• _YOUR INSTRUCTIONS_: Among the entries below, take the line with "(383, 420) none" and the line with "(829, 406) none", and output them and every line between them exactly, with nothing else.

[INFORMATION SUPPLIED Boundary: Start]

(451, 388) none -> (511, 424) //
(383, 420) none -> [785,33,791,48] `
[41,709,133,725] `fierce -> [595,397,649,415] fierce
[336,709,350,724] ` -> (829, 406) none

[INFORMATION SUPPLIED Boundary: End]
[INFORMATION SUPPLIED Boundary: Start]

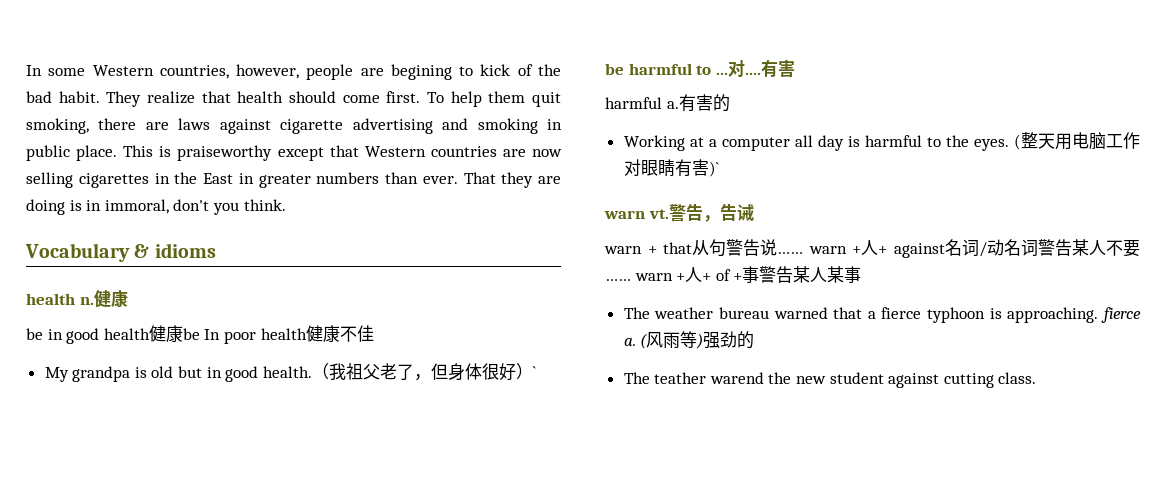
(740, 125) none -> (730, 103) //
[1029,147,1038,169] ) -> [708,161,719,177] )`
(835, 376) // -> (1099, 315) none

[INFORMATION SUPPLIED Boundary: End]

• _COMPLETED EXERCISE_:
(383, 420) none -> [785,33,791,48] `
[41,709,133,725] `fierce -> [595,397,649,415] fierce
[336,709,350,724] ` -> (829, 406) none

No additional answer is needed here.